Superintuitionistic predicate logics of linear frames: undecidability with two individual variables
Mikhail Rybakov
TL;DR
This work resolves the long-standing open problem of the decidability of the two-variable fragment of the superintuitionistic predicate logic $\mathbf{QLC}$ on linear Kripke frames, proving it undecidable and in fact $\Sigma^0_1$-complete. The authors develop a tiling-based reduction that leverages a Cantor pairing encoding and a novel double-labeling technique to realize grid-like structures using only two individual variables, enabling a faithful simulation of tiling constraints within $\mathcal{L}$. Their construction yields a single formula $\varphi_T$ whose refutability aligns with the existence of a valid tiling, establishing both $\Sigma^0_1$- and $\Pi^0_1$-hardness for broad classes of logics, including those with expanding or constant domains, and extensions like $\mathbf{QLC.cd}$. The results carry over to positive fragments and suggest applicability to modal predicate logics, highlighting the depth of undecidability in non-classical logics even in very small languages; the paper also raises open questions about monadic simulations and the role of domain variations in these logics.
Abstract
The paper presents a solution to the long-standing question about the decidability of the two-variable fragment of the superintuitionistic predicate logic $\mathbf{QLC}$ defined by the class of linear Kripke frames, which is also the `superintuitionistic' fragment of the modal predicate logic $\mathbf{QS4.3}$, under the Gödel translation.
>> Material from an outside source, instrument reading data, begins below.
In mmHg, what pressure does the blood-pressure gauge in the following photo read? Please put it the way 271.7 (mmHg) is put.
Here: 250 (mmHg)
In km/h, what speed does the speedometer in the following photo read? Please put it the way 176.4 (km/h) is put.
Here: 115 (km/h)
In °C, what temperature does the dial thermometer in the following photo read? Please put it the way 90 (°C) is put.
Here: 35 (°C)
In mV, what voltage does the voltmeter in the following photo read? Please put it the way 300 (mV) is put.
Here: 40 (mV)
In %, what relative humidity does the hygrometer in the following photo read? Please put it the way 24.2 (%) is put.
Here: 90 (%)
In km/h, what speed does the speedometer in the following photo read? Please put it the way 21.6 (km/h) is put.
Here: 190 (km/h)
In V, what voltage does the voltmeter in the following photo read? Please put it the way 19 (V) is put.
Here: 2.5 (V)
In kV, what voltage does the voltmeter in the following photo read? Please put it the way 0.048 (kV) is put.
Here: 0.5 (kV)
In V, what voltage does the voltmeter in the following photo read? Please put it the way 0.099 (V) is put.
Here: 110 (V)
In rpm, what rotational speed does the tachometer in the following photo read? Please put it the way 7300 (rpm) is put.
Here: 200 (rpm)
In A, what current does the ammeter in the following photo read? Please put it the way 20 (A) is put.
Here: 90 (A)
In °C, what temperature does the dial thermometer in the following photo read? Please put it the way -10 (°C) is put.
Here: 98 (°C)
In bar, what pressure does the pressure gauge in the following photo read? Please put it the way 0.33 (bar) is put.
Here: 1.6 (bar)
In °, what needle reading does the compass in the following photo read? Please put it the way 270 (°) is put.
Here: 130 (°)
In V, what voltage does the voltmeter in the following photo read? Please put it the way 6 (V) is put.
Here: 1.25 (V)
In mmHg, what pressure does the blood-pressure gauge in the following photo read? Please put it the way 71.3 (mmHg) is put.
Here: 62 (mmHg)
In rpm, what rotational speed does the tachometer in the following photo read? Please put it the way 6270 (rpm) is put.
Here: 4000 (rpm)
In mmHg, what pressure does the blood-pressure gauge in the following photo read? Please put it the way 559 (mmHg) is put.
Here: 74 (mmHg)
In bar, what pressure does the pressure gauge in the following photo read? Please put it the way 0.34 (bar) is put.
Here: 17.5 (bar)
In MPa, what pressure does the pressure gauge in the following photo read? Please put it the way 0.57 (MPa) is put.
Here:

We prove that the fragment is undecidable ($Σ^0_1$-complete). The result remains true for the positive fragment, even with a single binary predicate letter and an infinite set of unary predicate letters. Also, we prove that the logic defined by ordinal $ω$ as a Kripke frame is not recursively enumerable (even both $Σ^0_1$-hard and $Π^0_1$-hard) with the same restrictions on the language. The results remain true if we add also the constant domain condition. The proofs are based on two techniques: a modification of the method proposed by M.Marx and M.Reynolds, which allows us to describe tiling problems using natural numbers rather than pairs of numbers within an enumeration of Cantor's, and an idea of `double labeling' the elements from the domains, which allows us to use only two individual variables in the proof when applying the former method.